Beqarar is a 1950 Pakistani film directed and co-produced by Nazir Ajmeri under banner Filmsaz Production. The film starred Ragni, S. Gul, Majid, Shammi, Charlie and Irshad Begum. Ghulam Haider was the music composer of the film's soundtrack.

It was Ajmeri's first film in Pakistan after his migration to the country. A flop film of the year, it became popular due to its music.
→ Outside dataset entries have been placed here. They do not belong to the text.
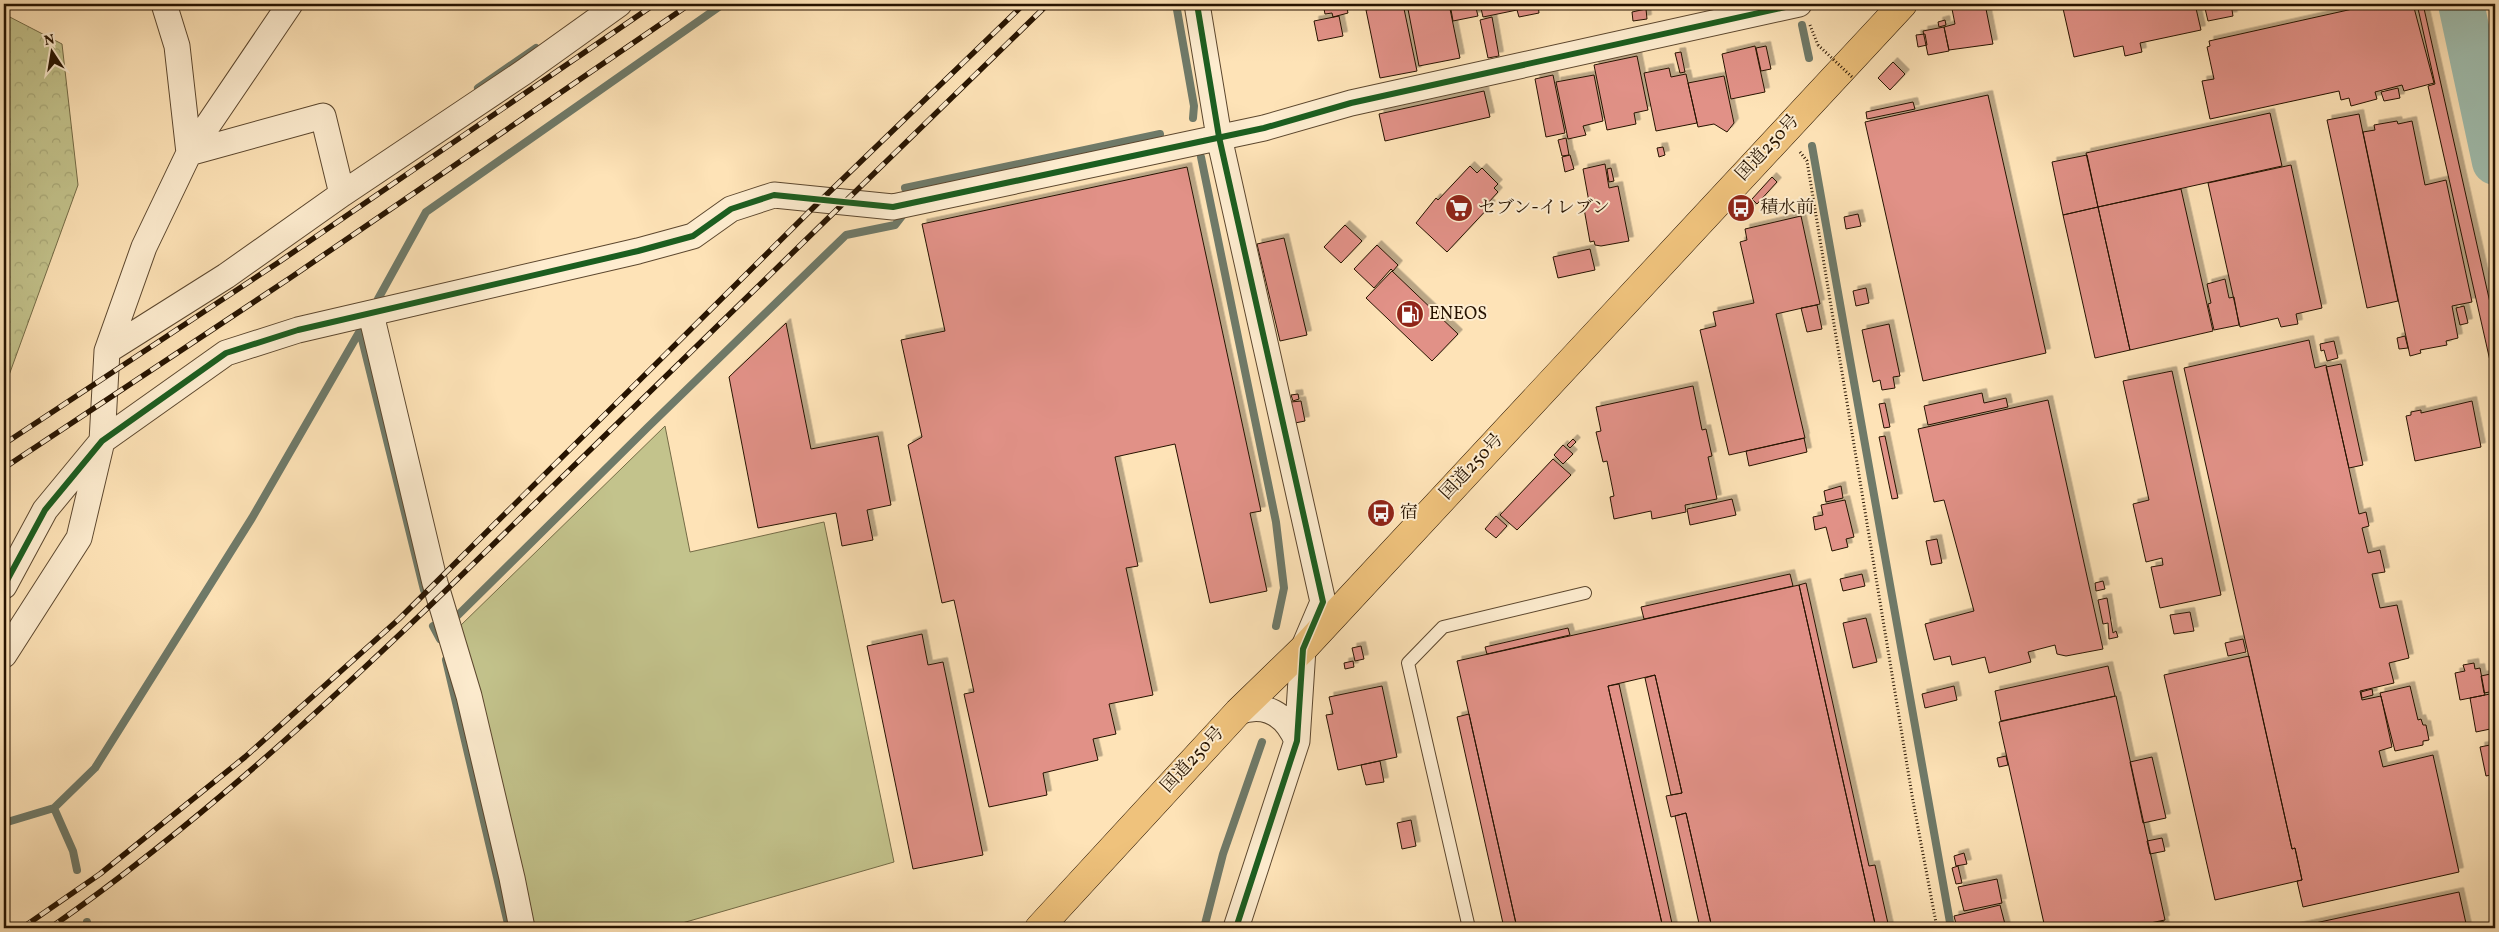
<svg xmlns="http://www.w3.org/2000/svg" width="2499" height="932" font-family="Vollkorn,'Noto Serif JP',serif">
  <defs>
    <pattern id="forest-crowns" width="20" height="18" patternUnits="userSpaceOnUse" patternTransform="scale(1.25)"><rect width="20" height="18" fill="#c3c38c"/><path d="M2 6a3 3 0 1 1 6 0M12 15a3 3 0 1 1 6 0" fill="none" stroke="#a7a777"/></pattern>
    <filter id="shadow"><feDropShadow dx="4.5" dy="-4.5" stdDeviation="0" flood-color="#0004"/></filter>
  </defs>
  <rect width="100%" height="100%" fill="#fee3b7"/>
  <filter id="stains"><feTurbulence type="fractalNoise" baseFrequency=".004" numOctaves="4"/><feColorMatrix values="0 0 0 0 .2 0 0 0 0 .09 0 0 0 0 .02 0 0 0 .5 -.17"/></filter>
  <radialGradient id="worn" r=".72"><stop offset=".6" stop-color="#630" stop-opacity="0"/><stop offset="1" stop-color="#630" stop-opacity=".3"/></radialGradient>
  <!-- green -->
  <path fill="#c3c38c" stroke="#746b46" d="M 665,426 L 690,552 L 824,522 L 894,862 L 665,928 L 528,928 L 459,627 Z"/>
  <!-- forest -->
  <path fill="url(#forest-crowns)" stroke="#746b46" d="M 4,14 L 62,44 L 78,185 L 4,389 Z"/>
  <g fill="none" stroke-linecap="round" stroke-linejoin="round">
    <!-- stream -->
    <path stroke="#6f7a69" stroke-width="8" d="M 1176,4 L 1194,106 L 1193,118
      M 1802,25 L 1809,58
      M 478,88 L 536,48
      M 1812,146 L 1951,928
      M 1201,157 L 1276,522 L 1284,588 L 1276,626
      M 905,188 L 1160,134
      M 378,299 L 426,212 L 723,4
      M 360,331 L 424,590
      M 451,622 L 647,428 L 846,235 L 895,225 L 902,216
      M 433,626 L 440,639
      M 446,660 L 509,928
      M 54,808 L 73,851 L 77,870
      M 4,823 L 54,808 L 95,768 L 252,518 L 361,329
      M 87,922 L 88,928
      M 1204,928 L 1223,854 L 1262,742"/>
    <!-- river -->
    <path stroke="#a0beaf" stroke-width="46" d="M 2461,4 L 2495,162"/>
  </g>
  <!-- building -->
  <path fill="#e19187" stroke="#261300" filter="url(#shadow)" d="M 1323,4 L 1346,4 L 1348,13 L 1333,17 L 1332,13 L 1325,14 Z
    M 1397,4 L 1403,4 L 1417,71 L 1380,78 L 1366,10 Z
    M 1407,4 L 1449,4 L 1460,58 L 1419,66 Z
    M 1450,4 L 1475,4 L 1478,16 L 1453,21 Z
    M 1480,4 L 1538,4 L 1539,13 L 1519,17 L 1517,10 L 1483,17 Z
    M 1951,4 L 1985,4 L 1993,44 L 1949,50 L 1944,27 L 1955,24 Z
    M 2062,4 L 2195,4 L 2201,30 L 2140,43 L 2142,52 L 2125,56 L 2123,46 L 2074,57 Z
    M 2204,4 L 2231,4 L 2233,16 L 2208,21 Z
    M 2375,4 L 2379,4 L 2380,7 L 2392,4 L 2413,4 L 2434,83 L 2404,91 L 2402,85 L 2375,92 L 2377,99 L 2351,106 L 2349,98 L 2341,100 L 2339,91 L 2210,119 L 2202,81 L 2214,79 L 2207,47 L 2210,46 L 2209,41 Z
    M 2417,4 L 2423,4 L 2495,325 L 2495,383 L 2428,86 L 2435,84 Z
    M 1646,9 L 1647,19 L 1633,21 L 1632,12 Z
    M 1339,16 L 1343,36 L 1318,41 L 1314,21 Z
    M 1492,17 L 1499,56 L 1488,58 L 1480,20 Z
    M 1945,20 L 1946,25 L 1939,27 L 1938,22 Z
    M 1944,27 L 1949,51 L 1928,55 L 1923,31 Z
    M 1925,34 L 1927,45 L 1918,47 L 1916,35 Z
    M 1755,46 L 1765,92 L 1731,99 L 1722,54 Z
    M 1766,46 L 1771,69 L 1761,71 L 1756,48 Z
    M 1681,52 L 1685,72 L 1680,73 L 1675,53 Z
    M 1637,56 L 1648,110 L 1634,113 L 1636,124 L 1607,130 L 1594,65 Z
    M 1893,62 L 1905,74 L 1890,90 L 1878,78 Z
    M 1669,68 L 1671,77 L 1686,74 L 1697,123 L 1656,131 L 1644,73 Z
    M 1553,75 L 1565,133 L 1546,137 L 1535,79 Z
    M 1594,75 L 1603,121 L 1583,126 L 1586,135 L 1568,139 L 1556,82 Z
    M 1724,76 L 1734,123 L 1727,132 L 1714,124 L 1698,127 L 1688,83 Z
    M 2398,88 L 2400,98 L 2384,101 L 2381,92 Z
    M 1484,91 L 1490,117 L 1385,141 L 1379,114 Z
    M 1988,95 L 2046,353 L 1923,381 L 1865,122 Z
    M 1913,102 L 1915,109 L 1867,119 L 1866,112 Z
    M 2270,113 L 2282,166 L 2098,207 L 2086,153 Z
    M 2359,114 L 2398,301 L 2367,308 L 2327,120 Z
    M 2397,121 L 2398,124 L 2412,121 L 2425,185 L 2446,180 L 2472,302 L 2452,306 L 2458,338 L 2446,341 L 2447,345 L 2420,350 L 2421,353 L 2410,356 L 2363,132 L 2375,130 L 2374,125 Z
    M 1566,138 L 1569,155 L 1562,156 L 1558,140 Z
    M 1663,147 L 1665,155 L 1659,157 L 1657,148 Z
    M 1570,155 L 1574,169 L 1565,172 L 1562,157 Z
    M 2087,155 L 2098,207 L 2063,215 L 2052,162 Z
    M 1605,164 L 1609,188 L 1618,186 L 1629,241 L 1601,246 L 1595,245 L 1594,241 L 1590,242 L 1583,203 L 1589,202 L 1583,169 Z
    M 2291,165 L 2322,308 L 2296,314 L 2298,324 L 2281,327 L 2278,318 L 2240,327 L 2208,183 Z
    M 1470,166 L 1477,173 L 1482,168 L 1498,184 L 1494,188 L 1498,192 L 1488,203 L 1491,205 L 1447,252 L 1416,223 L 1436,198 L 1438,200 Z
    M 1187,167 L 1261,511 L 1250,513 L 1267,591 L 1210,603 L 1175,444 L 1115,457 L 1138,566 L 1126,568 L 1153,695 L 1109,704 L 1116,734 L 1093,739 L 1098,760 L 1043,773 L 1047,795 L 989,807 L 964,694 L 974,692 L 954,600 L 942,603 L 908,445 L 922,437 L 901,340 L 945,331 L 922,224 Z
    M 1611,168 L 1614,181 L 1609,182 L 1607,169 Z
    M 1772,177 L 1777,182 L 1757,204 L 1752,199 Z
    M 2181,189 L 2213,331 L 2130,350 L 2098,207 Z
    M 1749,203 L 1753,207 L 1745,217 L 1740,212 Z
    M 2098,207 L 2130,350 L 2095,358 L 2063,215 Z
    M 1858,214 L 1861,226 L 1846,229 L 1844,217 Z
    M 1801,216 L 1820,304 L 1776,314 L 1805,438 L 1729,455 L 1700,330 L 1716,326 L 1713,312 L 1754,303 L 1740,242 L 1747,240 L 1745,229 Z
    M 1345,225 L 1362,241 L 1341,263 L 1324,247 Z
    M 1284,238 L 1307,335 L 1280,341 L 1257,244 Z
    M 1377,245 L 1398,265 L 1393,271 L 1391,269 L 1374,288 L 1354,269 Z
    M 1590,249 L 1595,270 L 1558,278 L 1553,257 Z
    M 1392,271 L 1458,334 L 1432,361 L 1366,298 Z
    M 2225,279 L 2229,298 L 2234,297 L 2239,325 L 2214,330 L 2208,304 L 2211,303 L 2207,284 Z
    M 1866,288 L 1869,303 L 1856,306 L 1853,291 Z
    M 1817,305 L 1822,329 L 1807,332 L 1801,308 Z
    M 2464,306 L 2468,323 L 2460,325 L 2456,308 Z
    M 786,323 L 811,449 L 878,436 L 891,505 L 867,510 L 873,540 L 842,546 L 836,513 L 758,528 L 729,377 Z
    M 1889,324 L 1900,376 L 1893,377 L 1895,388 L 1882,390 L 1880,380 L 1873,382 L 1862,330 Z
    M 2405,336 L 2408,348 L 2399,349 L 2397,338 Z
    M 2309,340 L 2315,368 L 2326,365 L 2359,514 L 2366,512 L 2369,526 L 2362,528 L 2368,553 L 2380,550 L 2385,572 L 2372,574 L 2380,608 L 2397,605 L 2409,658 L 2389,663 L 2394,683 L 2360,691 L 2362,700 L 2381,696 L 2392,747 L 2379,751 L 2383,767 L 2433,755 L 2459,872 L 2303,907 L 2297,881 L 2302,880 L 2295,848 L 2292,849 L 2184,368 Z
    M 2334,341 L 2338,358 L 2327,361 L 2324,350 L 2321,351 L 2320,344 Z
    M 2341,364 L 2363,465 L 2349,468 L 2326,367 Z
    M 2172,371 L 2221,595 L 2160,608 L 2151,567 L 2163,565 L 2162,558 L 2146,562 L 2133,504 L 2149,500 L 2123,381 Z
    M 1693,386 L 1702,430 L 1706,429 L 1712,456 L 1708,457 L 1717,499 L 1685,505 L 1686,512 L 1652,519 L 1651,511 L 1614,519 L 1610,497 L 1614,496 L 1607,461 L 1603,462 L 1596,432 L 1601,431 L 1596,407 Z
    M 1982,393 L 1984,403 L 2006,398 L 2008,407 L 1928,425 L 1924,406 Z
    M 1298,394 L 1299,399 L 1293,401 L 1291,395 Z
    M 2048,400 L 2103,649 L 2066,656 L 2057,654 L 2055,645 L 2028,652 L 2031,662 L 1989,673 L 1985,657 L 1952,665 L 1950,656 L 1934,660 L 1925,624 L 1974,611 L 1944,500 L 1934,502 L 1918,429 Z
    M 1301,401 L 1305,421 L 1295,423 L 1291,402 Z
    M 2472,401 L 2481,447 L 2415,461 L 2406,416 L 2411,415 L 2411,412 L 2421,410 L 2421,413 Z
    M 1885,403 L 1890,427 L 1884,428 L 1879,404 Z
    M 1885,436 L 1898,498 L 1892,499 L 1879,437 Z
    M 1804,438 L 1807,452 L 1749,466 L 1746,451 Z
    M 1573,439 L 1576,442 L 1570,448 L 1567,445 Z
    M 1563,445 L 1573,454 L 1563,464 L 1554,455 Z
    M 1553,459 L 1571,475 L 1517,530 L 1500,515 Z
    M 1841,486 L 1843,498 L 1826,502 L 1824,491 Z
    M 1732,499 L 1736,515 L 1690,525 L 1687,509 Z
    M 1845,500 L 1854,537 L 1846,539 L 1848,547 L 1832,551 L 1826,527 L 1815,530 L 1813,517 L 1823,515 L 1821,505 Z
    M 1496,516 L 1507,526 L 1496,538 L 1485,529 Z
    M 1937,539 L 1942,563 L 1931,565 L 1926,541 Z
    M 1790,574 L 1793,586 L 1644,619 L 1641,607 Z
    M 1862,574 L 1865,586 L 1843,591 L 1840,579 Z
    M 2103,581 L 2105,589 L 2096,591 L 2095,583 Z
    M 1806,583 L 1869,866 L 1875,865 L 1889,928 L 1876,928 L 1799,585 Z
    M 1799,585 L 1876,928 L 1712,928 L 1686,813 L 1671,817 L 1666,796 L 1682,793 L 1655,675 L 1608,686 L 1663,928 L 1517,928 L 1457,661 Z
    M 2107,598 L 2113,633 L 2116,631 L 2118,637 L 2109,639 L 2108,623 L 2103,624 L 2098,600 Z
    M 2190,612 L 2194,631 L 2174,634 L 2170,615 Z
    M 1866,618 L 1877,662 L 1853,668 L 1843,623 Z
    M 1568,628 L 1570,635 L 1487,654 L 1485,647 Z
    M 922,634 L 928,665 L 943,662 L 983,855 L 913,869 L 867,646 Z
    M 2243,639 L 2246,652 L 2228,656 L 2225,643 Z
    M 1361,646 L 1364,659 L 1355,661 L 1352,648 Z
    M 2249,656 L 2292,849 L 2295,848 L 2302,880 L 2215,900 L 2164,675 Z
    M 1353,661 L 1354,667 L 1345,669 L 1344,663 Z
    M 2474,663 L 2475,669 L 2480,668 L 2485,695 L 2460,700 L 2455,673 L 2465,671 L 2463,665 Z
    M 2108,666 L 2115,696 L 2001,721 L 1995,691 Z
    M 2495,673 L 2495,691 L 2484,693 L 2481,676 Z
    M 1655,675 L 1682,793 L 1671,795 L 1645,678 Z
    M 1619,684 L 1673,928 L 1663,928 L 1608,686 Z
    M 1382,686 L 1397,757 L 1338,770 L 1326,715 L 1333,714 L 1329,697 Z
    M 1954,686 L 1957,700 L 1925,708 L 1922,694 Z
    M 2410,686 L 2418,720 L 2421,719 L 2423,725 L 2426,725 L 2429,740 L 2423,741 L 2423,745 L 2395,751 L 2380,693 Z
    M 2372,689 L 2373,695 L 2362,698 L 2361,692 Z
    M 2495,693 L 2495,728 L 2476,732 L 2470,698 Z
    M 2116,696 L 2165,920 L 2125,928 L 2045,928 L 1999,722 Z
    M 1469,714 L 1517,928 L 1504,928 L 1457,717 Z
    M 2495,744 L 2495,774 L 2486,776 L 2480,747 Z
    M 2006,756 L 2008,765 L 1999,767 L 1997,758 Z
    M 2152,757 L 2166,818 L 2143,823 L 2130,762 Z
    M 1380,761 L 1384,782 L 1366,785 L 1361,765 Z
    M 1686,813 L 1712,928 L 1700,928 L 1675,816 Z
    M 1411,820 L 1416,846 L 1402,849 L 1397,823 Z
    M 2162,838 L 2165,851 L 2150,854 L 2147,841 Z
    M 1964,853 L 1967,864 L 1956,866 L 1954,856 Z
    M 1958,866 L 1962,883 L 1956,884 L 1952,868 Z
    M 1997,879 L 2002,903 L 1964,911 L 1958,887 Z
    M 2459,892 L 2467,928 L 2292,928 Z
    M 2000,905 L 2006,928 L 1957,928 L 1954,916 Z
    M 2163,921 L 2165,928 L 2134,928 Z"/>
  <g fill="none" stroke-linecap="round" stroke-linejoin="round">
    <!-- service casing -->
    <g stroke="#5c472e" stroke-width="14">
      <path id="service" d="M 1469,928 L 1408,663 L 1443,627 L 1585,593"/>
    </g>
    <!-- minor casing -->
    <g stroke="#5c472e" stroke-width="27">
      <path id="minor" d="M 164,4 L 177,46 L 189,153 L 323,116 L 342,194
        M 1197,4 L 1219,137 L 1323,602 L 1303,649 L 1297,741 L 1236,928
        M 371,314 L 435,583 L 469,696 L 512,878 L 522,928
        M 107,351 L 226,276 L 342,194 L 524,72 L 619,4
        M 4,586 L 45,510 L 102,441 L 226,353 L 298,330 L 638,251 L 693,236 L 731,209 L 774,195 L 893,207 L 1264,128 L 1351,103 L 1799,4
        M 4,655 L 79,538 L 102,441 L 107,351 L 144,247 L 189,153 L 290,4
        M 1238,712 C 1265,702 1286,714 1297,741"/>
    </g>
    <!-- trunk casing -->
    <g stroke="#261300" stroke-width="29">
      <path id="trunk" d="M 1039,928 L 1238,712 L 1303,649 L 1903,4"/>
    </g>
    <!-- path -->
    <path stroke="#261300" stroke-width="3" stroke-dasharray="1 2.5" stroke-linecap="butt" d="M 1810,25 L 1818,45
      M 1800,152 L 1807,161 L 1913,801 L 1937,928"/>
    <!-- service -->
    <use href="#service" stroke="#feedd0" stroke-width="12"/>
    <!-- minor -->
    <use href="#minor" stroke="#feedd0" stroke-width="25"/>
    <!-- trunk -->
    <use href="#trunk" stroke="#efc27c" stroke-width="28"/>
    <!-- rail casing -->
    <g stroke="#261300" stroke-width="5.5">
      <path id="rail" d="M 4,444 L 279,262 L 655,4
        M 4,468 L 290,278 L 690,4
        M 22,928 L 100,874 L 245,757 L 399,619 L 821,200 L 1024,4
        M 50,928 C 232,801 390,645 548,491 C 715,329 881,166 1048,4"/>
    </g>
    <!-- rail -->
    <use href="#rail" stroke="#feedd0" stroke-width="4" stroke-dasharray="11" stroke-linecap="butt"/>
    <!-- path-bridge -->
    <path stroke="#261300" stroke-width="3" stroke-dasharray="1 2.5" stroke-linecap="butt" d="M 1818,45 L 1852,77"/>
    <!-- cycleway casing -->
    <g stroke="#feedd0" stroke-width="9">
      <path id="cycleway" d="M 1197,4 L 1219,137 L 1323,602 L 1303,649 L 1297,741 L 1236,928
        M 4,586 L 45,510 L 102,441 L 226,353 L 298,330 L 638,251 L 693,236 L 731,209 L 774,195 L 893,207 L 1264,128 L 1351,103 L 1799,4"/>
    </g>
    <!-- cycleway -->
    <use href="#cycleway" stroke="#1b5e20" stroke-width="6"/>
  </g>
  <!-- icons -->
  <defs>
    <g id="supermarket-disc" transform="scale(1.4375)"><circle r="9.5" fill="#8f2418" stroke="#feedd0"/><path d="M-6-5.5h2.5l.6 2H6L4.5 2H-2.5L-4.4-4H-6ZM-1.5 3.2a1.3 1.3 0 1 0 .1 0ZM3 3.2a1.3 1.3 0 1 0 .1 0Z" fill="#fff"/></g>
    <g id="bus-disc" transform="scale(1.4375)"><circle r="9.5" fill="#8f2418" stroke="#feedd0"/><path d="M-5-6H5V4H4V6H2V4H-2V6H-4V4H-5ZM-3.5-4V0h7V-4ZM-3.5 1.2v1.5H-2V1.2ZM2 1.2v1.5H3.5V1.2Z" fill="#fff"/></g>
    <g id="fuel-disc" transform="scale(1.4375)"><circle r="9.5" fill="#8f2418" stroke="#feedd0"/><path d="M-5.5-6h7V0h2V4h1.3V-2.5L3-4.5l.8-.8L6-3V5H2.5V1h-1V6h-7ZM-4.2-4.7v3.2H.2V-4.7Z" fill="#fff"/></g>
  </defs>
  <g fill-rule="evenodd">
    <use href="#supermarket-disc" x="1459" y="208"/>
    <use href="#bus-disc" x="1741" y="208"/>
    <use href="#fuel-disc" x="1410" y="314"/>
    <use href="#bus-disc" x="1381" y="513"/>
  </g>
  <g text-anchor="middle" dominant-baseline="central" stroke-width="4" stroke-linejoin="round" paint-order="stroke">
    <!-- street labels -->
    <g font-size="18" fill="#261300" stroke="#feedd0">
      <text transform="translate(1768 148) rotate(-47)">国道250号</text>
      <text transform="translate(1472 467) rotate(-47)">国道250号</text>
      <text transform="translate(1193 760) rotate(-47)">国道250号</text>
    </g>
    <!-- poi labels -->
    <g font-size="18" fill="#261300" stroke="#feedd0" text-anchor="start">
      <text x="1478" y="208">セブン-イレブン</text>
      <text x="1760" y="208">積水前</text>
      <text x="1429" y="314">ENEOS</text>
      <text x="1400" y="513">宿</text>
    </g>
  </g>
  <!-- margin -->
  <rect width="2499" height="932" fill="none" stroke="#fee3b7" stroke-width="20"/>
  <rect x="5" y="5" width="2489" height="922" fill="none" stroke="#261300" stroke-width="2.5"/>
  <rect x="10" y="10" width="2479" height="912" fill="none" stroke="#261300"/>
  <!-- north arrow -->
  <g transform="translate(52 52) rotate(348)" stroke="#feedd0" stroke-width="4" paint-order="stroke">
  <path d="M0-4L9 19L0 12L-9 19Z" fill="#261300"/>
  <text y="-8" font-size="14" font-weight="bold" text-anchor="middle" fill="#261300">N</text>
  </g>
  <rect width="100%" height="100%" filter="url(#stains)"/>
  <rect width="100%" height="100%" fill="url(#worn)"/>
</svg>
The film which revolves around the theme of growing maximum grains for the country, was termed as ahead of its time by BBC.

== Plot ==
The plot revolves around a poor farmer who is rewarded by the government due to his hard work for the better production of wheat crop. After this out of jealousy, the brutal son of the village landlord becomes his rival. This rivalry deepens further when both of them fall for the same girl and try to win her love.

== Cast ==
- Ragni
- S. Gul
- Shammi
- Irshad Begum
- Majid
- Nazir Bedi
- G.N. Butt
- Maya Devi
- Charlie

== Music and soundtrack ==
Ghulam Haider composed the music of the film. Arsh Lakhnavi and Tufail Hoshiarpuri were the film songs lyricists.

- Dil Ko Laga Ke Kahin Thokar Na Khaana by Munawar Sultana and Ali Baksh Zahoor
- O Pardesiya, Bhool Na Jana by Munawar Sultana
- Be-Dard Zamanay Se Kabhi Pyar Na Karna by Pukhraj Pappu
- Mere Dil Ki Dunya Ujar Gayi by Munawar Sultana
- Ulfat Bhari Nazar Ke Isharay Badal Gaye by Ali Baksh Zahoor

== Release ==
Beqarar was released on 17 July 1950. It completed 18 weeks at the Karachi cinema, thus became a flop film. However, its music by Master Ghulam Haider and film songs became popular.